Collection entries:
##############################

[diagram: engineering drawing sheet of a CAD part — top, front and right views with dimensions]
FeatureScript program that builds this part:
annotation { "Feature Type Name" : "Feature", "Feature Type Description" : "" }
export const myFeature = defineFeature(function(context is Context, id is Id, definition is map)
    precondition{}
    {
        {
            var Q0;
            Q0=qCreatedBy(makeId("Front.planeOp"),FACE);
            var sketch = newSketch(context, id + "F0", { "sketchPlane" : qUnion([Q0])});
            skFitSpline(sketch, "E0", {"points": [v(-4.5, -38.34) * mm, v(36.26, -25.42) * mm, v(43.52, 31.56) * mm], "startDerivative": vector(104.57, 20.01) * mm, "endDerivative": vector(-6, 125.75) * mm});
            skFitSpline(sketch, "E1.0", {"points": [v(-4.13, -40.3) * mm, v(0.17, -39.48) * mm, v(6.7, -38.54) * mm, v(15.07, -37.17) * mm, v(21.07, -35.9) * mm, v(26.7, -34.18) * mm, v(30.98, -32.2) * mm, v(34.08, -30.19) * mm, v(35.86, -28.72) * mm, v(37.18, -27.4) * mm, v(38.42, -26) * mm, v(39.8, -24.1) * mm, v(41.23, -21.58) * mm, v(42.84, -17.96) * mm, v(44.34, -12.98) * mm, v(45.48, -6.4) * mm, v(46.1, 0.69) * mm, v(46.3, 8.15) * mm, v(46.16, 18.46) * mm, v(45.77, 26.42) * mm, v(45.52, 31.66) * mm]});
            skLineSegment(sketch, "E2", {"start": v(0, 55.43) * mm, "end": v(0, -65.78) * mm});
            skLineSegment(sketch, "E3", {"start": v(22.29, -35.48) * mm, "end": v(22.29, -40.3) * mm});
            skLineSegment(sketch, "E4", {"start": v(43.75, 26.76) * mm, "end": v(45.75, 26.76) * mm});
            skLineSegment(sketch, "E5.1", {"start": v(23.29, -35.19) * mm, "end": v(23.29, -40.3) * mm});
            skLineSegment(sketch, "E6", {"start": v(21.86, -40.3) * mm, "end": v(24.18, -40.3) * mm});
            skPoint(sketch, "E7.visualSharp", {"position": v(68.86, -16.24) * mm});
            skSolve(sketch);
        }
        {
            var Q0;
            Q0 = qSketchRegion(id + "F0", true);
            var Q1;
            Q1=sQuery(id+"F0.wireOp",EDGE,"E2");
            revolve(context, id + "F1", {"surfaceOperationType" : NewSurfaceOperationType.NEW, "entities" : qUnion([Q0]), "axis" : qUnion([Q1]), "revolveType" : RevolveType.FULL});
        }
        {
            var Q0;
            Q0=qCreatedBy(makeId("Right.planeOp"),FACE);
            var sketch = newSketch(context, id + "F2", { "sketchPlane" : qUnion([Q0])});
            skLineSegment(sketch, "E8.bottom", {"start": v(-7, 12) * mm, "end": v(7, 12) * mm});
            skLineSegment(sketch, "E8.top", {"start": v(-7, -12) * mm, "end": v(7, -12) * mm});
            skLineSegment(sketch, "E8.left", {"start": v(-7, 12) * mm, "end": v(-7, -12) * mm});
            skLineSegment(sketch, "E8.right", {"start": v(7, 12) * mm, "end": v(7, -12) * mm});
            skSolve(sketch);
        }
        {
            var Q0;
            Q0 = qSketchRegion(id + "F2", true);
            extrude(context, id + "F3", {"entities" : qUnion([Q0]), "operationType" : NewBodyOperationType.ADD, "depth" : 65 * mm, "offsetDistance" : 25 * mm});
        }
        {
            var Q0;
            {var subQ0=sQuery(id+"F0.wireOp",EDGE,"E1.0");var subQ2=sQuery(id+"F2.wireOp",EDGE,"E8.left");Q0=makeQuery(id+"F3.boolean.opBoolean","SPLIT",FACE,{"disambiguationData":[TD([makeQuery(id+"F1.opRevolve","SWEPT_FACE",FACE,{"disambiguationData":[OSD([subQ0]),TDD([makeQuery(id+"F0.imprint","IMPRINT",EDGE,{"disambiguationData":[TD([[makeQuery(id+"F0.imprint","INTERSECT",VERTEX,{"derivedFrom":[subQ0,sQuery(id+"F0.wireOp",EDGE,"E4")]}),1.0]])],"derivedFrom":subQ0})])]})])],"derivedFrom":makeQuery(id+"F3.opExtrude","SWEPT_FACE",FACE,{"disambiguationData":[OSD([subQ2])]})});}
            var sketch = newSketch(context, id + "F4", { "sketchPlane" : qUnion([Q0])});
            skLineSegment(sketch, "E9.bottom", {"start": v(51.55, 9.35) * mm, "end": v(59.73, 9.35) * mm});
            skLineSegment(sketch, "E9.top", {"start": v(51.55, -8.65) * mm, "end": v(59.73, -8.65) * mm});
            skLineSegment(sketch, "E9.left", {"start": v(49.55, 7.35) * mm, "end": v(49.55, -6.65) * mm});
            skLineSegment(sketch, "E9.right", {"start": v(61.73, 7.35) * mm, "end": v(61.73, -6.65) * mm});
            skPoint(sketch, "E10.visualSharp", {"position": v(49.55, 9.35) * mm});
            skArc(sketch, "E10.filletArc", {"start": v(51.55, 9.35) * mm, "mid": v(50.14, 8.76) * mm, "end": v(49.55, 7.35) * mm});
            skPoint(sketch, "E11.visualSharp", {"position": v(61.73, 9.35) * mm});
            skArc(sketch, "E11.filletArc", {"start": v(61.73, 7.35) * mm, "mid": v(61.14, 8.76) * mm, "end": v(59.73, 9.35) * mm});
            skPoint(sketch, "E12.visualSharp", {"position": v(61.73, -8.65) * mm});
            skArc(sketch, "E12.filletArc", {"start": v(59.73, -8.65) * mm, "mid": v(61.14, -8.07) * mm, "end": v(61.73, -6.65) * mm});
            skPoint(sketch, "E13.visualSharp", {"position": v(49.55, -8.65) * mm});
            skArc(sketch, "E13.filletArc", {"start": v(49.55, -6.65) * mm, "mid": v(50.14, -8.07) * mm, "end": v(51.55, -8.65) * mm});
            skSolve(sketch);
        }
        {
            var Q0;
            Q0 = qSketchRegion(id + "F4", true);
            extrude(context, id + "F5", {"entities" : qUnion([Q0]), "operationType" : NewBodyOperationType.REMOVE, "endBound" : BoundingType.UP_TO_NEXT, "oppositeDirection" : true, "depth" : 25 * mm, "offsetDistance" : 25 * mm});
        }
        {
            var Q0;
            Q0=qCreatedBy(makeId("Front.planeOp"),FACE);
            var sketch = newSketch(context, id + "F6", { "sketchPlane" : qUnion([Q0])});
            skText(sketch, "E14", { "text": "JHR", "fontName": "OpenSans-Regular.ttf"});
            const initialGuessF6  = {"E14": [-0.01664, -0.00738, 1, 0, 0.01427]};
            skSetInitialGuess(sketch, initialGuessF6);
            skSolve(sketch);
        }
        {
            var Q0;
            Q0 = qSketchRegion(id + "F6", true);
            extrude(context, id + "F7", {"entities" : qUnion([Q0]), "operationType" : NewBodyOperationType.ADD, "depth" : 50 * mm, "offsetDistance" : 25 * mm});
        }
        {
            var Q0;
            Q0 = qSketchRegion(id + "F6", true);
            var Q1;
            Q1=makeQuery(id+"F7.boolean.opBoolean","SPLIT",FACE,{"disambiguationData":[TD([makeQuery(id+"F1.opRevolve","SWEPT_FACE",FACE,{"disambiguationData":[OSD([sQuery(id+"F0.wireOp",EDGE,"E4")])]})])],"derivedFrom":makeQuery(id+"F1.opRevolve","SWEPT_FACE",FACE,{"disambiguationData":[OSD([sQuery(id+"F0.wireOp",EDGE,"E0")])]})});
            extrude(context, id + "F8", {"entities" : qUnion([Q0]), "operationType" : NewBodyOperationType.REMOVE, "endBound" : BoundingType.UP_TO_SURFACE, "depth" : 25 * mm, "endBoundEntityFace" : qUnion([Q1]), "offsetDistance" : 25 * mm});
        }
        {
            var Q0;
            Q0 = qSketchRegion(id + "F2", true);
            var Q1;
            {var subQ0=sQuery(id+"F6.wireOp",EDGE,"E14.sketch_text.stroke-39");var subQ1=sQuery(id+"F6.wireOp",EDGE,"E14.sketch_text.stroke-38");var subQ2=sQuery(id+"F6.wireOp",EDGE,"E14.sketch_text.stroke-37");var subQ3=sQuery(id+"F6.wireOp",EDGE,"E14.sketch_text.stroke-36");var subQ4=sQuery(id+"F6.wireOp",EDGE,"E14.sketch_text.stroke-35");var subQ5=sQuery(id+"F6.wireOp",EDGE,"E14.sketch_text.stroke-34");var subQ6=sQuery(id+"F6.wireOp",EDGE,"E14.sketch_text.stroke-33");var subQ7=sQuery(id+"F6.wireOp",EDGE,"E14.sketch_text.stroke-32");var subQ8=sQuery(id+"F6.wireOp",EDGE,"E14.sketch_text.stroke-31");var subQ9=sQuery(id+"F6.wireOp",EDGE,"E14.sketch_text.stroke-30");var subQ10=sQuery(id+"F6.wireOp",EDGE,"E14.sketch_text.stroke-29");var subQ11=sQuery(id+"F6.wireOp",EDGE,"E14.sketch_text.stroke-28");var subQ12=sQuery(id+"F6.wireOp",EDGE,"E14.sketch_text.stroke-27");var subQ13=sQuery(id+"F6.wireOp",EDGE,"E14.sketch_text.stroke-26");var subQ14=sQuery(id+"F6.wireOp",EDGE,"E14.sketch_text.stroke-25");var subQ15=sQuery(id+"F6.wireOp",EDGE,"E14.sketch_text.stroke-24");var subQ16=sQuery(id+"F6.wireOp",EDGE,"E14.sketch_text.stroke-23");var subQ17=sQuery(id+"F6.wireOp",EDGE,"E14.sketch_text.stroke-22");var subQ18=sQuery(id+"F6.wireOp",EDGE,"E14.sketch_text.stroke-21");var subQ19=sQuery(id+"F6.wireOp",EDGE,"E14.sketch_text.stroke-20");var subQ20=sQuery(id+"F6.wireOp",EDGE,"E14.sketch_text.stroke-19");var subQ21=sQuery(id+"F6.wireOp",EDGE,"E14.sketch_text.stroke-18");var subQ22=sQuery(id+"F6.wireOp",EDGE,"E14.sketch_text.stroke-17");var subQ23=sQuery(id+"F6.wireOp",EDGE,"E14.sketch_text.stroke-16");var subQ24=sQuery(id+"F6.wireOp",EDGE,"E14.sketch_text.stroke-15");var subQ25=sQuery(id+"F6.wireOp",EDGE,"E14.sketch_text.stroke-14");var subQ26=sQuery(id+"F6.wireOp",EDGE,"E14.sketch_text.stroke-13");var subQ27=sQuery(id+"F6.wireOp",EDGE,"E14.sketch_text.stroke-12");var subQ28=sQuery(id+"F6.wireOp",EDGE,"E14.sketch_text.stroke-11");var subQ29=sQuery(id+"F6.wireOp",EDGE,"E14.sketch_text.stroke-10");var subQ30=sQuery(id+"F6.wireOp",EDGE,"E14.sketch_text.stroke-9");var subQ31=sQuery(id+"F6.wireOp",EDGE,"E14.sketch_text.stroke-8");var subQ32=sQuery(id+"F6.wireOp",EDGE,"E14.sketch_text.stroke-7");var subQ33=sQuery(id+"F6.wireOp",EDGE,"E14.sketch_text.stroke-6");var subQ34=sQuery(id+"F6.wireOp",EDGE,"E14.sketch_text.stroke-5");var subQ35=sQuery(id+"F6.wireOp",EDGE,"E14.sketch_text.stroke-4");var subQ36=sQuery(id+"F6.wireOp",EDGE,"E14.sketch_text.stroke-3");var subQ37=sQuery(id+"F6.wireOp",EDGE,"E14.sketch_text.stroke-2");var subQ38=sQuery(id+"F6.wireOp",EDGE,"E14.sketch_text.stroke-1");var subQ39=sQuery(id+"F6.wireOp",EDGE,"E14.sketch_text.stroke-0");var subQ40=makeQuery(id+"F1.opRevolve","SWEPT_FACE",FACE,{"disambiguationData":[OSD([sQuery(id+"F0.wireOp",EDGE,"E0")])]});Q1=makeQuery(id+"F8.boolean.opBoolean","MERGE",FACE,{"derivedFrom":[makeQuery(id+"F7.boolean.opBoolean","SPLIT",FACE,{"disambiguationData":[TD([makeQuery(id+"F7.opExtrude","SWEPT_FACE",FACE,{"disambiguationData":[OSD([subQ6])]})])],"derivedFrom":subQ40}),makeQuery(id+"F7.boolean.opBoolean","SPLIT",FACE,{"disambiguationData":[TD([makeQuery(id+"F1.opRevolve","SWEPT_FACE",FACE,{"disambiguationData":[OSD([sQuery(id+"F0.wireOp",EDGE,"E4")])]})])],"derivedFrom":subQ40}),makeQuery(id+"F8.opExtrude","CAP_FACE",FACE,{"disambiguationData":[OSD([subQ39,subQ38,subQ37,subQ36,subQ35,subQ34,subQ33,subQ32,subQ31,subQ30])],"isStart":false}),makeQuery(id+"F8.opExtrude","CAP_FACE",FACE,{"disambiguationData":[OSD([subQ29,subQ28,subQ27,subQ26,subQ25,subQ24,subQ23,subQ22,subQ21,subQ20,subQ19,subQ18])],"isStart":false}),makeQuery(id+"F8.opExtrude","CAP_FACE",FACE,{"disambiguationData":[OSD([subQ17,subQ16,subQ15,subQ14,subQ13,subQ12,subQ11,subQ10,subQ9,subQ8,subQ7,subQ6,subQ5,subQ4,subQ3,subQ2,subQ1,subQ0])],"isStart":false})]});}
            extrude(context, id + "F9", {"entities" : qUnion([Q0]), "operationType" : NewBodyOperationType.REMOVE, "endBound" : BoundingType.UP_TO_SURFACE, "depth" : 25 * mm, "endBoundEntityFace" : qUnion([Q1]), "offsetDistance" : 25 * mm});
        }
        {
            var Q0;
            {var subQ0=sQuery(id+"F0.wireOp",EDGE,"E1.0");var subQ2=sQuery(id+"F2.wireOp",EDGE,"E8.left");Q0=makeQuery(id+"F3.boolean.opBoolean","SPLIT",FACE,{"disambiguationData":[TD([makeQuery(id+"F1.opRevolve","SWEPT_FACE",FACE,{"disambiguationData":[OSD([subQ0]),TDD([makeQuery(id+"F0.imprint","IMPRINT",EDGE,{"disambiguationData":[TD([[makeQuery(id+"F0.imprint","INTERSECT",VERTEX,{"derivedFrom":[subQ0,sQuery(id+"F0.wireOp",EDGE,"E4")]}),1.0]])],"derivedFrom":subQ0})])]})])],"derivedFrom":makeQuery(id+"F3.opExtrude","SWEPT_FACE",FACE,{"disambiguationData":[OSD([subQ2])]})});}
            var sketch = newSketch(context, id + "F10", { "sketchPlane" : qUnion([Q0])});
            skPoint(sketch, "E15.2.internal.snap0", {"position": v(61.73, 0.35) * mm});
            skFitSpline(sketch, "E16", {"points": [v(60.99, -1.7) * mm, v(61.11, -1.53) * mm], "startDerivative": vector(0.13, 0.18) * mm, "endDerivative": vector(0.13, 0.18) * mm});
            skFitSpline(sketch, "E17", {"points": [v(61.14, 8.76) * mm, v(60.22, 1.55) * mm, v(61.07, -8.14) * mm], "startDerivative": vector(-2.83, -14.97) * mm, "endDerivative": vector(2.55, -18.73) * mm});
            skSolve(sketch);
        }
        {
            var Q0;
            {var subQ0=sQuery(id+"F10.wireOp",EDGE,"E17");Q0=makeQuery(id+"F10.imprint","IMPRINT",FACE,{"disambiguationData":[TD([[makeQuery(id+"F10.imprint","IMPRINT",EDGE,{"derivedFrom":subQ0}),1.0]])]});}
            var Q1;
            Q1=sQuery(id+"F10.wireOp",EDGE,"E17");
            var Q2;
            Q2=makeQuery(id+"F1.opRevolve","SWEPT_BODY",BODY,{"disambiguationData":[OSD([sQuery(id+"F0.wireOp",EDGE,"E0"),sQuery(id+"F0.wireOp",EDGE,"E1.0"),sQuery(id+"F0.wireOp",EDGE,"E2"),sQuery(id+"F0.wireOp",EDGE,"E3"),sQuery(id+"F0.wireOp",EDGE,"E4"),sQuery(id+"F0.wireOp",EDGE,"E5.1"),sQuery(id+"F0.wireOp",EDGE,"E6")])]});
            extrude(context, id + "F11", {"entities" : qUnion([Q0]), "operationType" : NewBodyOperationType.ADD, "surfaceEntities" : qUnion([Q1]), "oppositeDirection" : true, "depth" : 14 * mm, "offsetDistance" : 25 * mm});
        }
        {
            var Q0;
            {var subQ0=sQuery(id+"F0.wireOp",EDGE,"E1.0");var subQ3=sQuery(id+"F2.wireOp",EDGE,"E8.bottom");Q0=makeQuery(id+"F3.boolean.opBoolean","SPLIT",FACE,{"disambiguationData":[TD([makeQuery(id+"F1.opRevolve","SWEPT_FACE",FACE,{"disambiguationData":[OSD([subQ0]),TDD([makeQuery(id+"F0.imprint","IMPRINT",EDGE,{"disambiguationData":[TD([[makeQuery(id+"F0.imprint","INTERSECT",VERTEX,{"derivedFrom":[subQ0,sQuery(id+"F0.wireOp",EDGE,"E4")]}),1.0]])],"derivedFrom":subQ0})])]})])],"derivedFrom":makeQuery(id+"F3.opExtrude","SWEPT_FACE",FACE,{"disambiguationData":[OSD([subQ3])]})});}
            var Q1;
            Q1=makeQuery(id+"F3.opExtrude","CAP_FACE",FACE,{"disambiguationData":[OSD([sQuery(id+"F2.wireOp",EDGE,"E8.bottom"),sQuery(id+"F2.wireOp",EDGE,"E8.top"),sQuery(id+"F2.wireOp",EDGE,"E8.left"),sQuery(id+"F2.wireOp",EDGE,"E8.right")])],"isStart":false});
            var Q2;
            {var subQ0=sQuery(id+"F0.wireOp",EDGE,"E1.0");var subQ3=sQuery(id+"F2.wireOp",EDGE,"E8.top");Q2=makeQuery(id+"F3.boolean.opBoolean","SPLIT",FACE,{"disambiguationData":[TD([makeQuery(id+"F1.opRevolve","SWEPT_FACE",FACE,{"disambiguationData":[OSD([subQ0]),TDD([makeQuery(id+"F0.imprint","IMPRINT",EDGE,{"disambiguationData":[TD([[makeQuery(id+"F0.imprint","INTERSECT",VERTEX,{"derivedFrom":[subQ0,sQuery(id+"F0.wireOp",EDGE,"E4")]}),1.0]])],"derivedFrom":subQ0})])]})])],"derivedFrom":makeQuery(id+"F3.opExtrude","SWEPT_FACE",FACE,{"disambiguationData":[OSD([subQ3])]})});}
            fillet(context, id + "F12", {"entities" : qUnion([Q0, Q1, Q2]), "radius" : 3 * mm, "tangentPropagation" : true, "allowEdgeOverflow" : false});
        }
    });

##############################

What the task requires
Write out the lines from the start of the collection entries through the line containing "[v(-4.5, -38.34) *", including that line.

In response
[diagram: engineering drawing sheet of a CAD part — top, front and right views with dimensions]
FeatureScript program that builds this part:
annotation { "Feature Type Name" : "Feature", "Feature Type Description" : "" }
export const myFeature = defineFeature(function(context is Context, id is Id, definition is map)
    precondition{}
    {
        {
            var Q0;
            Q0=qCreatedBy(makeId("Front.planeOp"),FACE);
            var sketch = newSketch(context, id + "F0", { "sketchPlane" : qUnion([Q0])});
            skFitSpline(sketch, "E0", {"points": [v(-4.5, -38.34) * mm, v(36.26, -25.42) * mm, v(43.52, 31.56) * mm], "startDerivative": vector(104.57, 20.01) * mm, "endDerivative": vector(-6, 125.75) * mm});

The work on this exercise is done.